Births declined by 8 percent in December, nine months after lockdowns started. That doesn’t bode well for babies in 2021.

The developed countries of Asia and Europe have had a “birth dearth” for decades now. The average woman in Taiwan will have one child, Statista estimates, with South Korea and Singapore not doing much better.

Pew’s Amanda Barroso summarizes the U.S. fertility trends.

Until 2007, the U.S. was one of the few developed countries with a birth rate higher than 2.1, the replacement rate. That was largely due to Hispanic immigrants, who have more children at younger ages. However, immigration has declined and the Hispanic birth rate has fallen faster than the decline for other racial and ethnic groups.

In addition, women are getting more education and starting families later in life:  The average age at first birth is 27, up from 23 in 2010.

The teen birth rate, which has been falling for years, declined even more in 2020, the CDC reports.

Teen birth rate falls

Americans say they want bigger families, writes Catherine Rampell in the Washington Post. When asked about the “ideal number of children,”  the average response in a 2018 poll was 2.7.

Yet the CDC estimates the average woman will have 1.6 children.

“Other countries whose demographic time bombs have already detonated, such as Japan, have demonstrated how challenging it is to have a swelling number of retirees dependent on a shrinking number of workers,” writes Rampell.

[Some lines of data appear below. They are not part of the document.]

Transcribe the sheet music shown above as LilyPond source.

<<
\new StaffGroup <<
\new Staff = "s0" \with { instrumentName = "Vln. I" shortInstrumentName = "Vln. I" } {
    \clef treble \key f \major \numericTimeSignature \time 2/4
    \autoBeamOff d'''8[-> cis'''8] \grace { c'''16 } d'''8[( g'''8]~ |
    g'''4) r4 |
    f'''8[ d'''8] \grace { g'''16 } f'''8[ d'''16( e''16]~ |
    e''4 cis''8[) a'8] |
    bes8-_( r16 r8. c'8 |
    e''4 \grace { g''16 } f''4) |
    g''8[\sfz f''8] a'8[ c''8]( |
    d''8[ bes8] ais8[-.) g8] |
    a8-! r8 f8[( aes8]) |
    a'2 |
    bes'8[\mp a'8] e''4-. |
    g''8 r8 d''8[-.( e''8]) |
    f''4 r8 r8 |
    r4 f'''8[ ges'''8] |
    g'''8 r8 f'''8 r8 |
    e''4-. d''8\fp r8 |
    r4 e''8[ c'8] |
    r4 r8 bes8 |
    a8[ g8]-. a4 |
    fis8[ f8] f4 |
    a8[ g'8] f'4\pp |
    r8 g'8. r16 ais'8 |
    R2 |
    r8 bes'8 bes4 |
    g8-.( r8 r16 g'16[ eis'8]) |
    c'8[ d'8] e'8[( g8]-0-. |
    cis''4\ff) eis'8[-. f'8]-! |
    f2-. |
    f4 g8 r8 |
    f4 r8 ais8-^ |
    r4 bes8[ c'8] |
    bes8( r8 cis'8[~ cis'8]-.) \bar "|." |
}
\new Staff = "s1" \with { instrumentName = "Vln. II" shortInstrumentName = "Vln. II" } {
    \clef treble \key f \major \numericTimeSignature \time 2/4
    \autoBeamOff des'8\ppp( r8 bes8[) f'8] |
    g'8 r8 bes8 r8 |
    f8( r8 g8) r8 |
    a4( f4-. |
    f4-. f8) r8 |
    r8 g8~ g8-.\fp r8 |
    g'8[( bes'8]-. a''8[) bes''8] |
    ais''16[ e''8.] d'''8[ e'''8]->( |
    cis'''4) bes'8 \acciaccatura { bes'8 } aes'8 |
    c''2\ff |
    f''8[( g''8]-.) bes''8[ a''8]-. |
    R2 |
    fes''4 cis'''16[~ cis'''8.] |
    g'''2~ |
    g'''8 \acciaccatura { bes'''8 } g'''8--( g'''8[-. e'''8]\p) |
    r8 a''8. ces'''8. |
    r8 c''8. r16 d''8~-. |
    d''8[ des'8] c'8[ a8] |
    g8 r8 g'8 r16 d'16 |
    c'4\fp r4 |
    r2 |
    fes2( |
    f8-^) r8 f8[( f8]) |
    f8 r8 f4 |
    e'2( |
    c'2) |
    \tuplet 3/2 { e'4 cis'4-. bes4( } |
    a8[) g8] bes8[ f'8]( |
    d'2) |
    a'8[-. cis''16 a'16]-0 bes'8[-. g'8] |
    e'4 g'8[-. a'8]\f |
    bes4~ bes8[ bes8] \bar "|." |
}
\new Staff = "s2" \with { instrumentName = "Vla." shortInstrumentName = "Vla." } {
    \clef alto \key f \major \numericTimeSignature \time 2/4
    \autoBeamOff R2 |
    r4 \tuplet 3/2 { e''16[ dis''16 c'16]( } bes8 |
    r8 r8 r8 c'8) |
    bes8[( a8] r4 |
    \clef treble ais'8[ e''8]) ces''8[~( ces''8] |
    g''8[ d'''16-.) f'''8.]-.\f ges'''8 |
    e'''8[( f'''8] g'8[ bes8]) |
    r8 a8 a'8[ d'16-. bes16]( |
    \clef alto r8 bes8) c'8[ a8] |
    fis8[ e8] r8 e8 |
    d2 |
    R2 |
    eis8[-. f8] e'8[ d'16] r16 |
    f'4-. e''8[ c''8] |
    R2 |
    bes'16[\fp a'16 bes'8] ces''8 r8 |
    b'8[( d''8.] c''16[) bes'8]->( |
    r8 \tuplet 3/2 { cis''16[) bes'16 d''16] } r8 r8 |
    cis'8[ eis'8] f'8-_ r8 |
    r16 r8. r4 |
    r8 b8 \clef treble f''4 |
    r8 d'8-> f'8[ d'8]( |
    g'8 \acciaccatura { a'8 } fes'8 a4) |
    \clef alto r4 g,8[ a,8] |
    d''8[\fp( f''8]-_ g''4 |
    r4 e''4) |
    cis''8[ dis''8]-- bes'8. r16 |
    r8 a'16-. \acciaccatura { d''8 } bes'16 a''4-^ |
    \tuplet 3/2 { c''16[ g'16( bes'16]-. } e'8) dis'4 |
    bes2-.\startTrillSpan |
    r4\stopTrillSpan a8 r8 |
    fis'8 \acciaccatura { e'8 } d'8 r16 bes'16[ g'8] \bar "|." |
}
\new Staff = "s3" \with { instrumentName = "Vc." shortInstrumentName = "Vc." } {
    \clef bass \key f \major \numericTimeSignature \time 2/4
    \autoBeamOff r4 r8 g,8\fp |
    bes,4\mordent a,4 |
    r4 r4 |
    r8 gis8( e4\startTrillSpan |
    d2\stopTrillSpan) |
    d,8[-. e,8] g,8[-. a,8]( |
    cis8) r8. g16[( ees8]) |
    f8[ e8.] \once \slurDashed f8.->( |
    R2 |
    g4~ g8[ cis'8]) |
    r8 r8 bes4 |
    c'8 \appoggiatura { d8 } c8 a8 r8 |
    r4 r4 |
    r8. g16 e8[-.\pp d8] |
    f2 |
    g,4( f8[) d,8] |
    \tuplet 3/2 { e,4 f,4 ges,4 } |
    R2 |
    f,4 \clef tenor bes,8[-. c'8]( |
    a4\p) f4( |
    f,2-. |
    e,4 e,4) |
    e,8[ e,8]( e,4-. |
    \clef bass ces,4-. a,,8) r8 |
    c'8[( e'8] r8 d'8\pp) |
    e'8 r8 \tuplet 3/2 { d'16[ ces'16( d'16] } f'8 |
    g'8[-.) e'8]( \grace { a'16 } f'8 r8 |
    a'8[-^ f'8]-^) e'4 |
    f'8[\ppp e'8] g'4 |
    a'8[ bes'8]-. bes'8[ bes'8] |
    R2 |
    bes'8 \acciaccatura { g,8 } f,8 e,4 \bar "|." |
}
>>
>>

President Biden’s “families plan” would guarantee free or low-cost child care and paid family leave, among other programs, she writes. Making workplace cultures friendlier to parents would help.

However, many birth-dearth countries have offered child care benefits or baby bonuses, writes Rampell. “They’ve generally been unsuccessful at lifting birthrates.”

The other option is to admit more immigrants from high-fertility countries, she writes.  “If the United States wants more working-age people to contribute to our economy, there are millions of strivers around the world ready and eager to pitch in.”